By providing a standard infrastructure foundation that can be deployed across an enterprise and potentially on other IaaS like Azure, GCP or Alibaba Cloud, Project Dimension could make VMware the standard infrastructure abstraction layer that enables workload portability across different providers.
In VMware's idealized world, differences between cloud service providers are blurred and enterprises interact with a VMware substrate, whether that's Dimension-vSphere infrastructure services or PKS container services.
Outwardly, VMworld is your typical vendor conference with wall-to-wall branding, non-stop boosterism and obligatory obeisance to customers and partners, but these belie its significance.
While the pre-Labor Day event isn't exactly Burning Man for nerds, it has turned into an annual festival for the entire data center ecosystem, whether they're an admin, analyst, equipment supplier or service provider.
While most of the attendees and show floor exhibitors are preoccupied with legacy vSphere systems and associated on-premise hardware and software, VMware leadership is charting a course to a multi-cloud future which revolves around it.
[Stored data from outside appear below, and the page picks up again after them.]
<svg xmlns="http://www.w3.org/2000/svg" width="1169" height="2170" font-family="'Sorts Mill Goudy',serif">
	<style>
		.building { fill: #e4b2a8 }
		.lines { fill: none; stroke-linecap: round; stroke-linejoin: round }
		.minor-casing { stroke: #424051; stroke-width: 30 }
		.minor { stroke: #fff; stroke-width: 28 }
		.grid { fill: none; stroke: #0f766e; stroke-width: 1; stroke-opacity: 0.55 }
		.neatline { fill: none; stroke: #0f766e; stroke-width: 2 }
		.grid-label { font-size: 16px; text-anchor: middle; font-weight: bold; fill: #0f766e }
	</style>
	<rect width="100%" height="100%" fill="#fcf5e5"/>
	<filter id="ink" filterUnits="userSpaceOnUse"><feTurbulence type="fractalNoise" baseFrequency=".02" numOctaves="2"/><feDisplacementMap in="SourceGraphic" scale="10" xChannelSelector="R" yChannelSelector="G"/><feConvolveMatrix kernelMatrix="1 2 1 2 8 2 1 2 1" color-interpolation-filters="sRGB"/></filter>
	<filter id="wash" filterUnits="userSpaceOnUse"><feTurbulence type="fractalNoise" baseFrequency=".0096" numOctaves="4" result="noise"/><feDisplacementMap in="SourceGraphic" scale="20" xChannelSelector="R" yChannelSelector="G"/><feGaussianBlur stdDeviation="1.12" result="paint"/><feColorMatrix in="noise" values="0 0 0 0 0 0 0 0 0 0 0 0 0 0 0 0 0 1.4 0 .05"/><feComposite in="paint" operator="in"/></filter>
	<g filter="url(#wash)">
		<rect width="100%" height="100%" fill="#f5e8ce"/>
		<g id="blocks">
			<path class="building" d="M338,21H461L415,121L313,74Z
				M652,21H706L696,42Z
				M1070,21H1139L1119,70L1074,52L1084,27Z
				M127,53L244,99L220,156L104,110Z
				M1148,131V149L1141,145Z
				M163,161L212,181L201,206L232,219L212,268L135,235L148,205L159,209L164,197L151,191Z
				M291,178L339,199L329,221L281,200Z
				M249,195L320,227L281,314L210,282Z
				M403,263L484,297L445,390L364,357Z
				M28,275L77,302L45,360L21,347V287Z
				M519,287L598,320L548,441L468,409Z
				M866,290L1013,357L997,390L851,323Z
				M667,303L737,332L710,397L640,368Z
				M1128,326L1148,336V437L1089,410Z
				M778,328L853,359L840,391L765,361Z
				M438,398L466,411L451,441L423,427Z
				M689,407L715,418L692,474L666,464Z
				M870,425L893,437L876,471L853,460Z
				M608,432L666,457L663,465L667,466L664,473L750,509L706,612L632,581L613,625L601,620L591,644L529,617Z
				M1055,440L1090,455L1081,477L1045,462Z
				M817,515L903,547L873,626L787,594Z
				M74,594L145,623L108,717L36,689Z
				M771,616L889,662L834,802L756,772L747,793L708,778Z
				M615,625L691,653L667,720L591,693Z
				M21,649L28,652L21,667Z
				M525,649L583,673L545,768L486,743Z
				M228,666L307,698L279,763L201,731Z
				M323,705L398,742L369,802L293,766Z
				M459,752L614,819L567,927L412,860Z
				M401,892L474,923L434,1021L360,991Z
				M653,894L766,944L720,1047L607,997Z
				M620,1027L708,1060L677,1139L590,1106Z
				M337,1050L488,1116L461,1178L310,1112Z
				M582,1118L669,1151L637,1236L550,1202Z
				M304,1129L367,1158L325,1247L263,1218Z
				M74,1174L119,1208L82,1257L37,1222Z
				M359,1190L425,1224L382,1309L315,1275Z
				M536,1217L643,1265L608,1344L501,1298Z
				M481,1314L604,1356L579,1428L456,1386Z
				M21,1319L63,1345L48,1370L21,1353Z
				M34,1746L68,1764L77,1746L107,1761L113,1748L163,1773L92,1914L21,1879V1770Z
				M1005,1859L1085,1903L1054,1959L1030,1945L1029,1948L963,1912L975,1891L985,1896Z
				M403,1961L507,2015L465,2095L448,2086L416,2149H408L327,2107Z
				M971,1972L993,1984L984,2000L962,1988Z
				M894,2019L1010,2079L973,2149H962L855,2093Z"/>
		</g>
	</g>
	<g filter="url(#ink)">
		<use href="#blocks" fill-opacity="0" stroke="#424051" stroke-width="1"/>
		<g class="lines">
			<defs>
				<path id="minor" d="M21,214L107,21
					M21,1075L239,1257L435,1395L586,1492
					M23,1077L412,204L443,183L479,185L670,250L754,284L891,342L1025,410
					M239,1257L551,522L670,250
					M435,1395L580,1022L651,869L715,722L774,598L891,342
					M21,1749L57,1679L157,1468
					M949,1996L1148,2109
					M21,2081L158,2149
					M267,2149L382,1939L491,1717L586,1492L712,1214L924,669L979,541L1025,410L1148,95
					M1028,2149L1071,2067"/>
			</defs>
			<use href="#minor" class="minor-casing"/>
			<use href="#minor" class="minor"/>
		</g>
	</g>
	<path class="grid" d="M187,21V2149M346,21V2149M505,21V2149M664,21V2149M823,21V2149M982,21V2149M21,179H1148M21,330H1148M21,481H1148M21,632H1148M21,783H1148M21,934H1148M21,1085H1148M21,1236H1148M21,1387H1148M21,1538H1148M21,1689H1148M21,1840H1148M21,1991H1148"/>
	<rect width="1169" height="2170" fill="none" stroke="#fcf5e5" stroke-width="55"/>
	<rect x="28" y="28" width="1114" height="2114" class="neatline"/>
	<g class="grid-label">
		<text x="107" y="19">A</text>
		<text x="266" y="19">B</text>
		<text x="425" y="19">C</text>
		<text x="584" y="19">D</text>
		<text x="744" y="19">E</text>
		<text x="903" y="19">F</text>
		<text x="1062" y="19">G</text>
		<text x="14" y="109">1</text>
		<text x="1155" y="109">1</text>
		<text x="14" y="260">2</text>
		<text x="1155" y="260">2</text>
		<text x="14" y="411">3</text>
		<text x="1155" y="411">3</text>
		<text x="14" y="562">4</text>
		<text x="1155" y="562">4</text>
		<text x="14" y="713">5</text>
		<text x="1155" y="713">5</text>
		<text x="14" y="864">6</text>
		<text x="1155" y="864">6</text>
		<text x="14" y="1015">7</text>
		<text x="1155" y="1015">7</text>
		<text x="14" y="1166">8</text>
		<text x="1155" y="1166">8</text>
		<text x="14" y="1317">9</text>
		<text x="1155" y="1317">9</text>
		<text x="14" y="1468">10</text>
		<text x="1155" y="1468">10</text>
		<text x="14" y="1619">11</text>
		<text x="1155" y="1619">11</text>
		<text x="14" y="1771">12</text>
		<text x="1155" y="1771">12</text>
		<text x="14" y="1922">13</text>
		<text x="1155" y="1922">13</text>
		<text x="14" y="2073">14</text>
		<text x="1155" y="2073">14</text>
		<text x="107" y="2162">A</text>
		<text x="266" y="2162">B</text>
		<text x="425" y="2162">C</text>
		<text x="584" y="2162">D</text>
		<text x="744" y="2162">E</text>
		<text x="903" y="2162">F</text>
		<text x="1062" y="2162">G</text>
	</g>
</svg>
This is articulated as a VMware software stack and SaaS products providing the glue that knits data centers, hyperscale cloud services, and edge devices into a single, consistent, cohesive set of virtual infrastructure services.
My initial take is reflected in a question I asked Gelsinger in a post-keynote Q&A session about whether VMware, by building the intermediate software layer and controlling the customer relationship is commodifying the cloud providers and did they see it as a risk.
Gelsinger aptly pointed out that the Amazon RDS announcement turns the relationship on its head since in that case, and presumably other products to be added from the AWS portfolio, AWS owns and manages the service and customer relationship and uses VMware infrastructure as the platform. The complexity comes when that VMware platform, in turn, runs on AWS infrastructure services.
In the new model, VMware might end up being the standard virtual infrastructure that rides atop public clouds (and on-premise systems), but those same cloud service providers might, in turn, run their higher-level PaaS, database, analytics and AI services atop the VMware substrate.
It's a convoluted relationship and one I'm skeptical makes any sense, but one that provides a consistent hybrid platform for more sophisticated cloud applications and, as with RDS on VMware, gives the major cloud vendors an easy path to deployment in enterprise data centers and edge locations.
I'll be watching how this evolves over the coming year, particularly what is sure to be significant news at re:Invent and continue to share my evolving understanding of the emerging multi-cloud enterprise.